[Stored data entries]
*** Block opens ***

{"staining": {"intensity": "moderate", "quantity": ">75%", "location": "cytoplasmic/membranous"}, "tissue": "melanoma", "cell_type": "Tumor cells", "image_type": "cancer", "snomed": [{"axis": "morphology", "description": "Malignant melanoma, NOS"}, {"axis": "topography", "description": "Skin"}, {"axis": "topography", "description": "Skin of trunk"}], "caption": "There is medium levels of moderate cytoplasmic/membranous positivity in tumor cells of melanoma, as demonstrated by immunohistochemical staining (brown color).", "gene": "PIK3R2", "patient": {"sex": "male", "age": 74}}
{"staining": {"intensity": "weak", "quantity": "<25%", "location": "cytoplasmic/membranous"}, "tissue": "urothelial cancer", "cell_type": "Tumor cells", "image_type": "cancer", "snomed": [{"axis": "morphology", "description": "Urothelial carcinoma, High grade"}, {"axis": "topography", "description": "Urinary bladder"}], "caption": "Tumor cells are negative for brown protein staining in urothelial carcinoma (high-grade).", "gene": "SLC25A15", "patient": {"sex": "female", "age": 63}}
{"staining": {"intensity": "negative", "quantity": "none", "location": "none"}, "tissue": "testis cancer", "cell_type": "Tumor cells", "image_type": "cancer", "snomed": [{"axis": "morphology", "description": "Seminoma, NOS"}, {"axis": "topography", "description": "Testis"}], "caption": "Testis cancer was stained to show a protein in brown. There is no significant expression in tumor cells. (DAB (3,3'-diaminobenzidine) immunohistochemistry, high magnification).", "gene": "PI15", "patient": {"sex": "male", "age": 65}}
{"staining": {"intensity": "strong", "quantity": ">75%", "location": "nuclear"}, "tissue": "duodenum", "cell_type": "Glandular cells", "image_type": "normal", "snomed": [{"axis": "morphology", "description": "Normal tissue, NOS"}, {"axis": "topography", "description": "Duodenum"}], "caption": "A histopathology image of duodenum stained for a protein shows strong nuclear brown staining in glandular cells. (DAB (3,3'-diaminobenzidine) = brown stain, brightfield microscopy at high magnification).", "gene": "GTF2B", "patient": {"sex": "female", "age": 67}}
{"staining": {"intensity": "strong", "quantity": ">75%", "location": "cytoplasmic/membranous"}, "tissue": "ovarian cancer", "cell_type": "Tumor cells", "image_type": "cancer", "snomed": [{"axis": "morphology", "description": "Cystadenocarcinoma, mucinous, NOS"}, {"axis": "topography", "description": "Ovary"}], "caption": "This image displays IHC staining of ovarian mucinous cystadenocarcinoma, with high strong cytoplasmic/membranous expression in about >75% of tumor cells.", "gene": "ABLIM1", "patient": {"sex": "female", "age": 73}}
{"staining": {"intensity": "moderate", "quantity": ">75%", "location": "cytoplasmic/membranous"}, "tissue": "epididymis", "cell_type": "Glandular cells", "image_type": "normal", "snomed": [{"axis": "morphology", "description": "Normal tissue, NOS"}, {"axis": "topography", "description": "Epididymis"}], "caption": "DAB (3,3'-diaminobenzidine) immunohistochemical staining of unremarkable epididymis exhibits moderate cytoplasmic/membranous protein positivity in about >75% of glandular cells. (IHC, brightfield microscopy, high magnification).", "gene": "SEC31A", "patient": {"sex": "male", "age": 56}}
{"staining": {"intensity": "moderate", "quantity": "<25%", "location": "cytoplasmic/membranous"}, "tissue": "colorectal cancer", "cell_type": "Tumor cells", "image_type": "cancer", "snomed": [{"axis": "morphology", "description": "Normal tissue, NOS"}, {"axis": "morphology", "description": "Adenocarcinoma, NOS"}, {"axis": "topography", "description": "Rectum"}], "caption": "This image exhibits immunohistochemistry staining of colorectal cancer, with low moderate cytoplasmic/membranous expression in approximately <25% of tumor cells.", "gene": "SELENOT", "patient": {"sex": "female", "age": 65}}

*** Block closes ***

(Work to be completed) Each entry must appear in the reply exactly as written.

(Task answer)
{"staining": {"intensity": "moderate", "quantity": ">75%", "location": "cytoplasmic/membranous"}, "tissue": "melanoma", "cell_type": "Tumor cells", "image_type": "cancer", "snomed": [{"axis": "morphology", "description": "Malignant melanoma, NOS"}, {"axis": "topography", "description": "Skin"}, {"axis": "topography", "description": "Skin of trunk"}], "caption": "There is medium levels of moderate cytoplasmic/membranous positivity in tumor cells of melanoma, as demonstrated by immunohistochemical staining (brown color).", "gene": "PIK3R2", "patient": {"sex": "male", "age": 74}}
{"staining": {"intensity": "weak", "quantity": "<25%", "location": "cytoplasmic/membranous"}, "tissue": "urothelial cancer", "cell_type": "Tumor cells", "image_type": "cancer", "snomed": [{"axis": "morphology", "description": "Urothelial carcinoma, High grade"}, {"axis": "topography", "description": "Urinary bladder"}], "caption": "Tumor cells are negative for brown protein staining in urothelial carcinoma (high-grade).", "gene": "SLC25A15", "patient": {"sex": "female", "age": 63}}
{"staining": {"intensity": "negative", "quantity": "none", "location": "none"}, "tissue": "testis cancer", "cell_type": "Tumor cells", "image_type": "cancer", "snomed": [{"axis": "morphology", "description": "Seminoma, NOS"}, {"axis": "topography", "description": "Testis"}], "caption": "Testis cancer was stained to show a protein in brown. There is no significant expression in tumor cells. (DAB (3,3'-diaminobenzidine) immunohistochemistry, high magnification).", "gene": "PI15", "patient": {"sex": "male", "age": 65}}
{"staining": {"intensity": "strong", "quantity": ">75%", "location": "nuclear"}, "tissue": "duodenum", "cell_type": "Glandular cells", "image_type": "normal", "snomed": [{"axis": "morphology", "description": "Normal tissue, NOS"}, {"axis": "topography", "description": "Duodenum"}], "caption": "A histopathology image of duodenum stained for a protein shows strong nuclear brown staining in glandular cells. (DAB (3,3'-diaminobenzidine) = brown stain, brightfield microscopy at high magnification).", "gene": "GTF2B", "patient": {"sex": "female", "age": 67}}
{"staining": {"intensity": "strong", "quantity": ">75%", "location": "cytoplasmic/membranous"}, "tissue": "ovarian cancer", "cell_type": "Tumor cells", "image_type": "cancer", "snomed": [{"axis": "morphology", "description": "Cystadenocarcinoma, mucinous, NOS"}, {"axis": "topography", "description": "Ovary"}], "caption": "This image displays IHC staining of ovarian mucinous cystadenocarcinoma, with high strong cytoplasmic/membranous expression in about >75% of tumor cells.", "gene": "ABLIM1", "patient": {"sex": "female", "age": 73}}
{"staining": {"intensity": "moderate", "quantity": ">75%", "location": "cytoplasmic/membranous"}, "tissue": "epididymis", "cell_type": "Glandular cells", "image_type": "normal", "snomed": [{"axis": "morphology", "description": "Normal tissue, NOS"}, {"axis": "topography", "description": "Epididymis"}], "caption": "DAB (3,3'-diaminobenzidine) immunohistochemical staining of unremarkable epididymis exhibits moderate cytoplasmic/membranous protein positivity in about >75% of glandular cells. (IHC, brightfield microscopy, high magnification).", "gene": "SEC31A", "patient": {"sex": "male", "age": 56}}
{"staining": {"intensity": "moderate", "quantity": "<25%", "location": "cytoplasmic/membranous"}, "tissue": "colorectal cancer", "cell_type": "Tumor cells", "image_type": "cancer", "snomed": [{"axis": "morphology", "description": "Normal tissue, NOS"}, {"axis": "morphology", "description": "Adenocarcinoma, NOS"}, {"axis": "topography", "description": "Rectum"}], "caption": "This image exhibits immunohistochemistry staining of colorectal cancer, with low moderate cytoplasmic/membranous expression in approximately <25% of tumor cells.", "gene": "SELENOT", "patient": {"sex": "female", "age": 65}}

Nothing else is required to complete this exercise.